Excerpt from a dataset

________________________

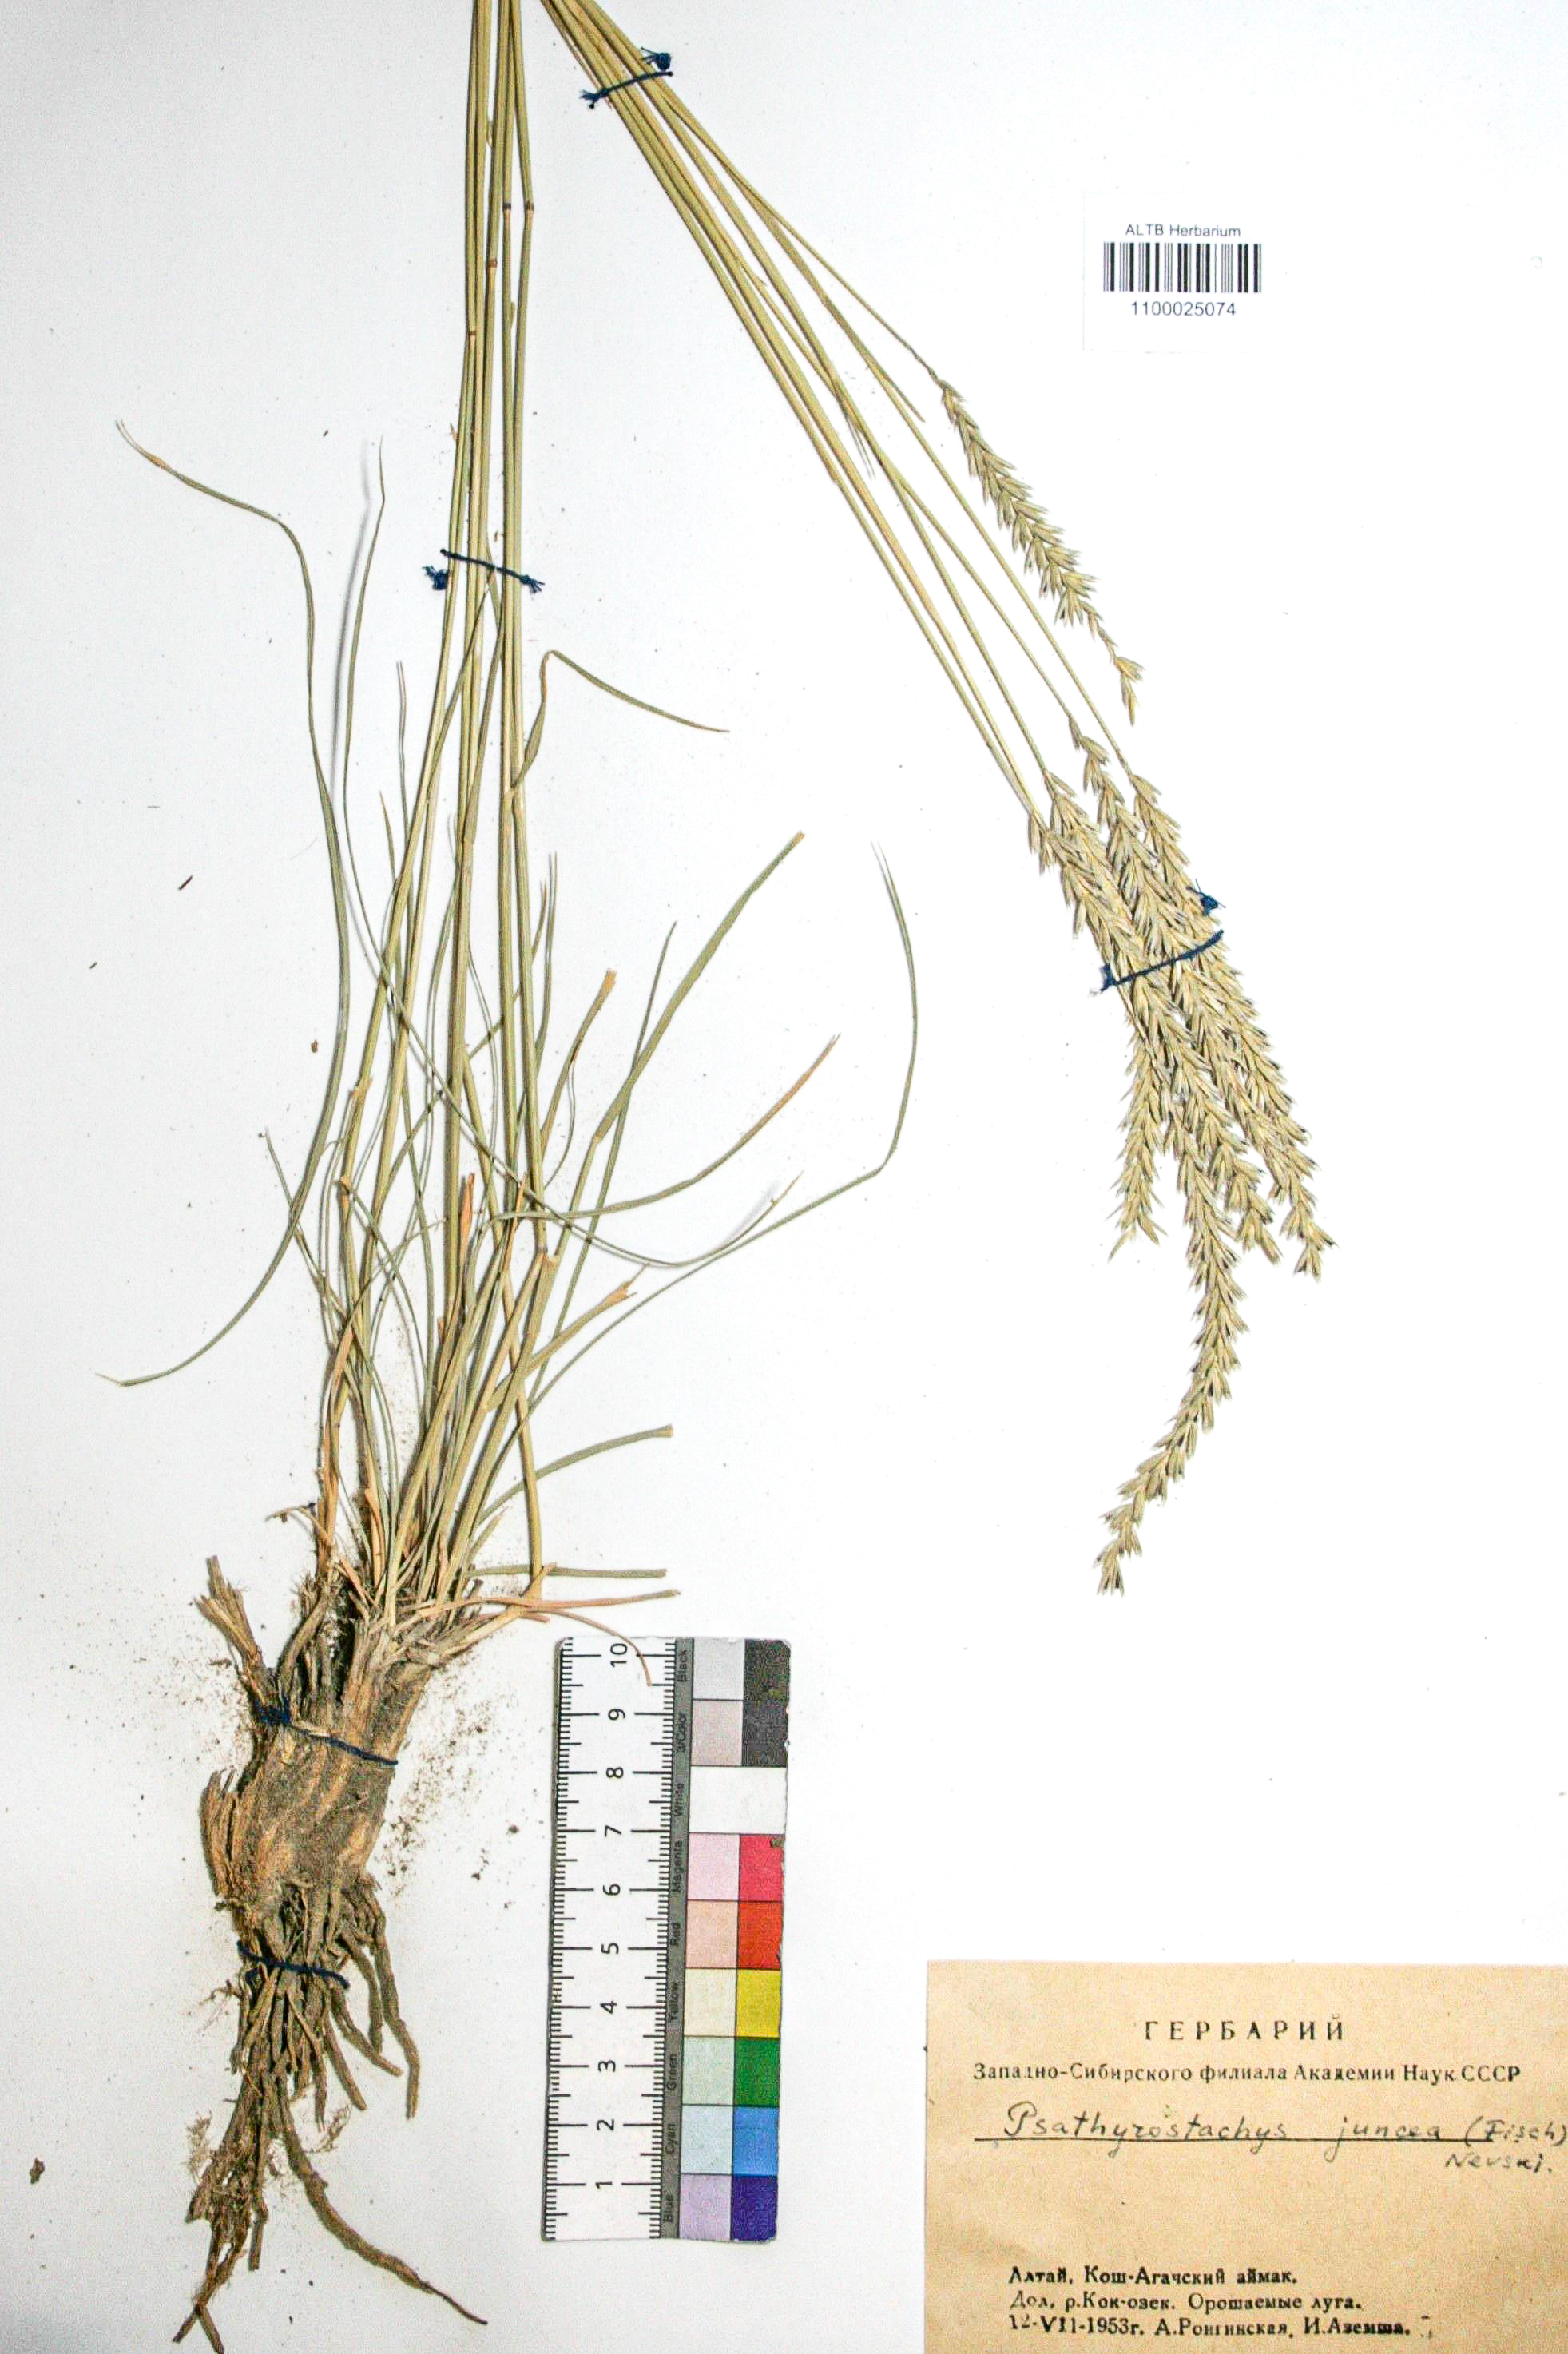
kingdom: Plantae
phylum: Tracheophyta
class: Liliopsida
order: Poales
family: Poaceae
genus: Psathyrostachys
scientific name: Psathyrostachys juncea
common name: Russian wildrye
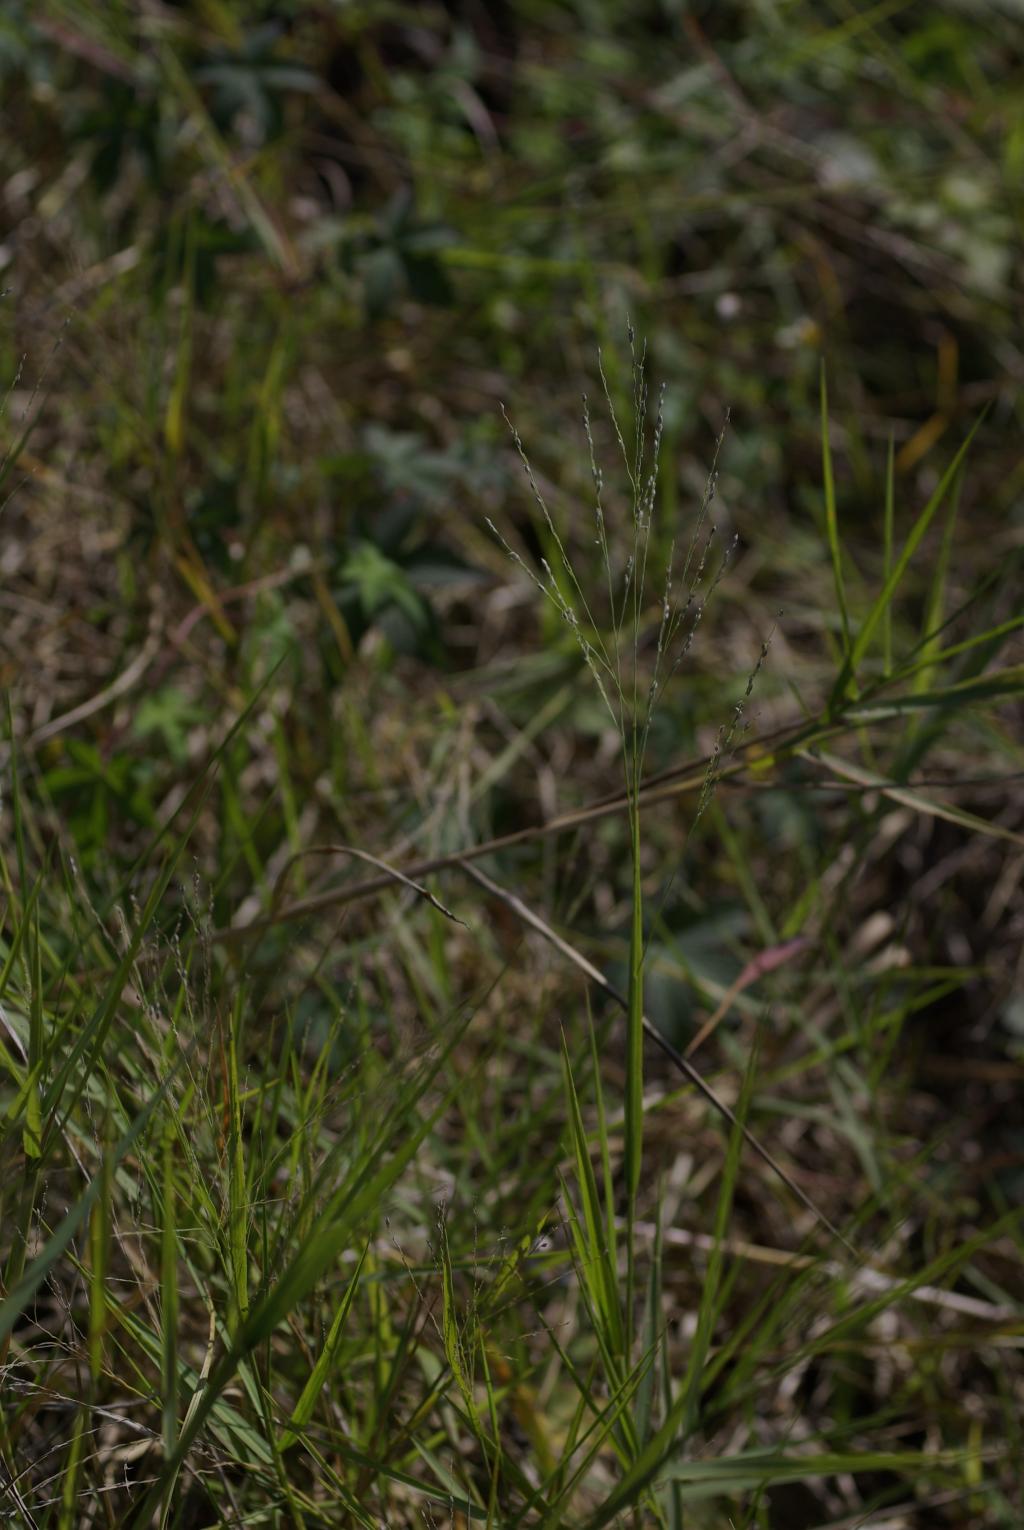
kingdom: Plantae
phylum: Tracheophyta
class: Liliopsida
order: Poales
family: Poaceae
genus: Panicum
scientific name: Panicum repens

________________________

Please echo everything from the line containing "scientific name: Psathyrostachys juncea" down to the last of the lines above, including both ends, and leave the pictures out of your answer.

CORRECT RESULT:
scientific name: Psathyrostachys juncea
common name: Russian wildrye
kingdom: Plantae
phylum: Tracheophyta
class: Liliopsida
order: Poales
family: Poaceae
genus: Panicum
scientific name: Panicum repens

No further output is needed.